"SAYANG, aku punya sesuatu buat kamu lho." Atensiku tertuju pada sepasang kekasih yang sedang dirundung asmara itu. Terlihat raut muka Deon yang mendadak berbinar.
"Apa?" tanyanya penuh harap.
"Ini." Meisie mengeluarkan sebuah kotak di atas meja.
"A-apa ini?" tanyanya sembari menarik kotak itu mendekat.
"Buka aja." Dengan cekatan, Deon membuka kotak tersebut. Mulutnya seketika melebar.
"Ini bukannya hoodie yang aku mau itu, Sayang?" pekiknya pelan. "Ini mahal banget, lho. Beneran buat aku?" Gadis di depanku mengangguk cepat.
"Kan, sekarang hari anniversary kita yang ke lima bulan." Entah hanya perasaanku saja atau memang benar, namun aku melihat bahwa ada sedikit perubahan pada wajah laki-laki tersebut. "Kamu nggak lupa, kan?"
"Hah, eum, ya-ya enggak lah," jawabnya dengan tidak meyakinkan.
Apa benar jika Deon tidak melupakannya?
"Ekhem!" Aku terkejut ketika seseorang yang baru berdeham itu duduk di sebelahku dengan nampan di tangannya.
"Ngapain lo ke sini?" sinis Meisie.
"Lo nggak liat mejanya pada penuh? Cuma ini doang yang masih kosong," sahut Satya yang tidak menatap lawan bicaranya, dan malah asik menyantap makanan yang dibawa.
"Ya jangan di sini lah! Kan, di bawah masih kosong!"
"Iw, apaan banget, dah. Ya kali cucunya Kanjeng Damis duduk di bawah!" Perempuan itu memutar bola matanya malas. "Weh, dapet apa kali ini dari mainan lo?" Aku sangat paham jika pertanyaan itu diajukan kepada Deon.

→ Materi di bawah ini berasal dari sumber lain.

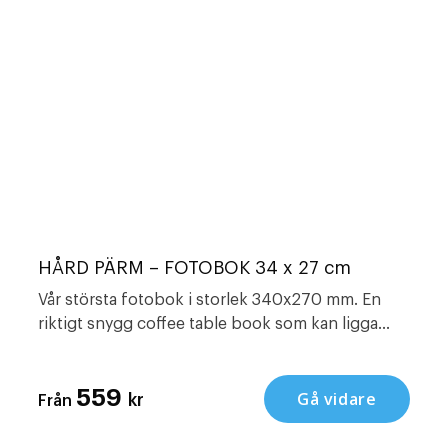
HÅRD PÄRM – FOTOBOK 34 x 27 cm
Vår största fotobok i storlek 340x270 mm. En
riktigt snygg coffee table book som kan ligga
frame. Passar bra till resor och årsböcker eller om
du vill ge bort en riktigt maffig present. Vi har
559
Gå vidare
också andra fina produkter såsom , och .
kr
Från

Meisie mengangkat alisnya. "Maksud lo?"
"Orang bego nggak akan tau!"
Ucapannya yang lebih tajam dari celurit itu membuat Meisie berdiri dan siap untuk menghajar Satya. Namun, dengan cepat Deon menahannya.
"Udah, nggak usah diladeni, nanti kamu capek sendiri."
"Tapi dia nyebelin banget, Sayang!" kesalnya, lalu kembali duduk.
"Udah, biarin aja!"
"Gue jamin lo bakal nyesel udah pacaran sama cowok baj*ngan itu." Ia menatap ke arah Meisie. "Gue saranin sih, mendingan lo putus aja dari sekarang."
Plak!
Satu tamparan keras berhasil mendarat tepat di pipi Satya.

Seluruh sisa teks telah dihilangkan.